Promising, but preliminary, immunotherapy results

In a trial of 29 people with a deadly form of leukemia—acute lymphoblastic leukemia (ALL)—and no other treatment options, 27 went into remission after scientists plucked some of their immune cells, engineering them to fight cancer, then replaced them

The method was also successful at treating handfuls of patients with Non-Hodgkin lymphoma and chronic lymphocytic leukemia.

Treatment saved ~90% of terminal cancer patients, but it has scary side effects | Ars Technica
Scientists cautiously optimistic about reprogramming immune cells to wipe out cancer.

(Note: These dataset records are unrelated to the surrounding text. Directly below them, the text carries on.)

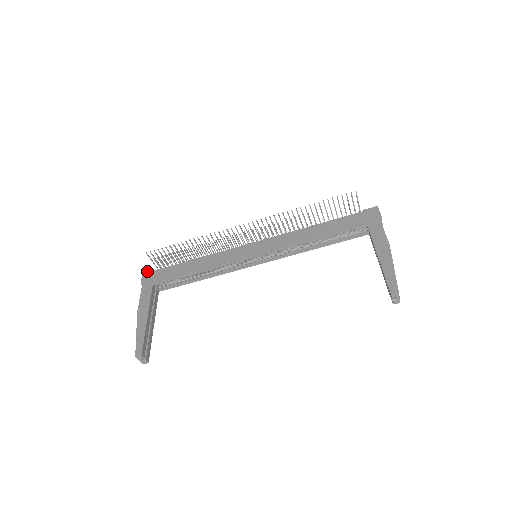
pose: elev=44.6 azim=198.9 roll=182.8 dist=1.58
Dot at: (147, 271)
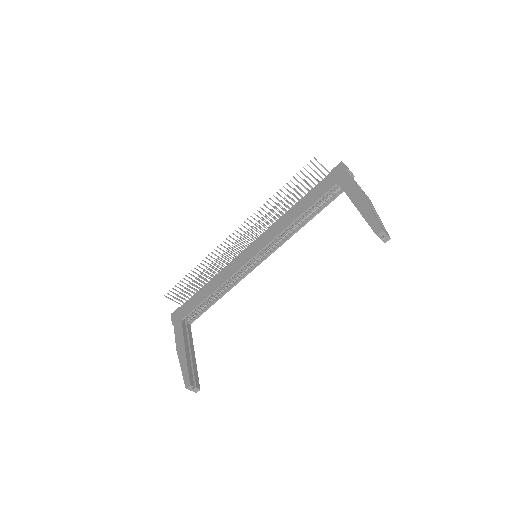
Dot at: (174, 311)
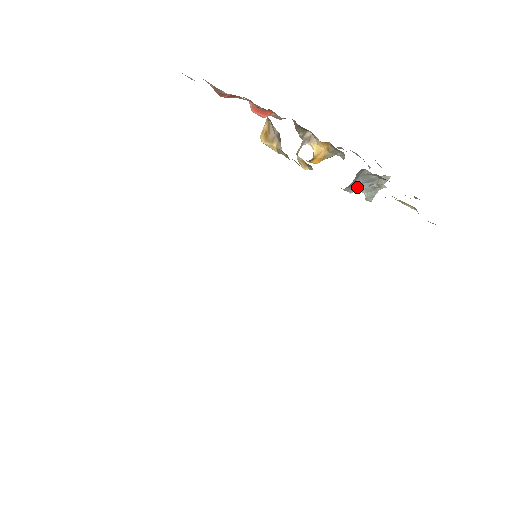
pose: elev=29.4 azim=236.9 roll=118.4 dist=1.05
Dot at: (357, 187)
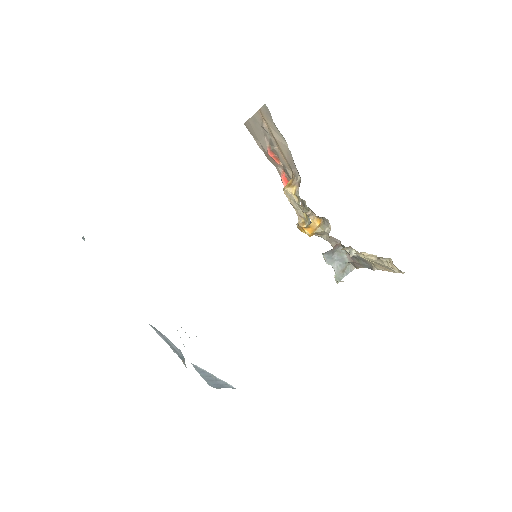
Dot at: (332, 261)
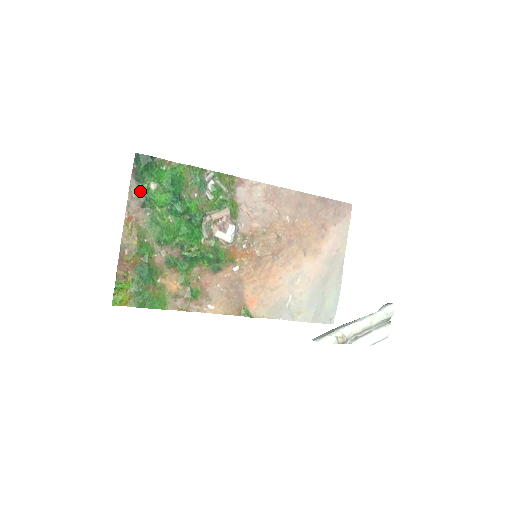
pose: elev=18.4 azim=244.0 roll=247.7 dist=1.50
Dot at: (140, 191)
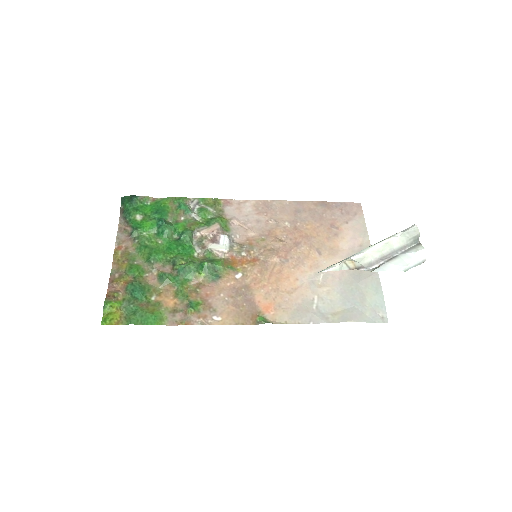
Dot at: (128, 224)
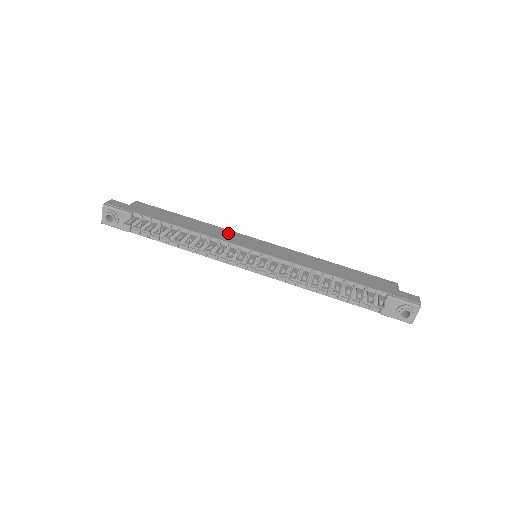
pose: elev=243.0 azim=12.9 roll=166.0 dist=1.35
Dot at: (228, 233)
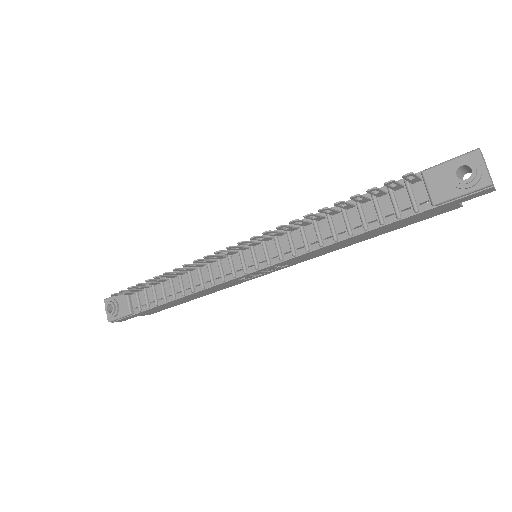
Dot at: occluded
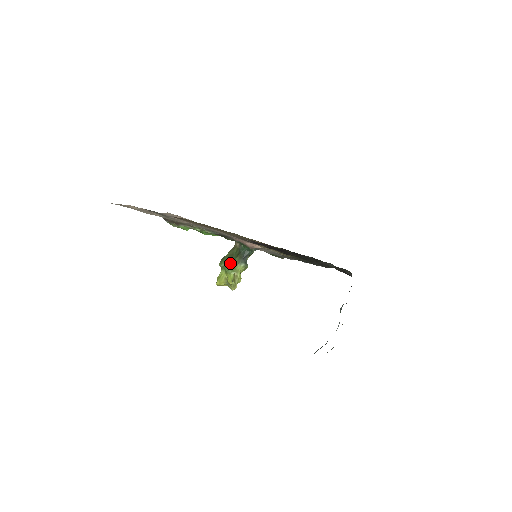
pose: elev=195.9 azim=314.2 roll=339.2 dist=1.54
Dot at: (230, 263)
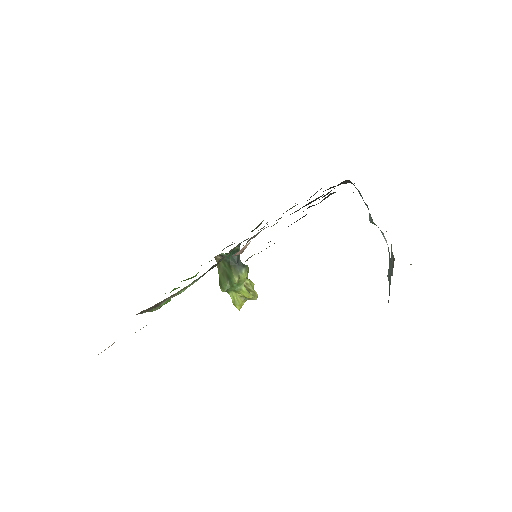
Dot at: (231, 281)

  1. If I am reading the article correctly, the side effect is what you'd expect.
    Cancer cells are the patient's own cells with faulty programming. This means it is very tricky to teach the immune system to just attack the cancer cells, and not attack all the patient's cells.

  2. I was going to say, "how scary could they be when you're terminal and out of options?", but the article pretty much says that too.

  3. When your going to die anyways, I hope they aren't cruel enough to use the two that died to give people ZERO chance.

  4. Blinatumomab is a medication that leverages your T Cells against cancer cells that express the CD19 protein. Very similar affect, different implementation. Issue that this article doesn't mention is that not all of your leukemia cells will have CD19. These methods will have no effect on those cells. When the relapse happens, it is called CD19 negative leukemia. These methods were primarily developed for pre b cell leukemia, not acute lymphoblastic leukemia. B cells have CD19 protein. Acute lymphoblastic leukemia can have CD10 or CD10 and CD19. The science behind leveraging your own body is very exciting though.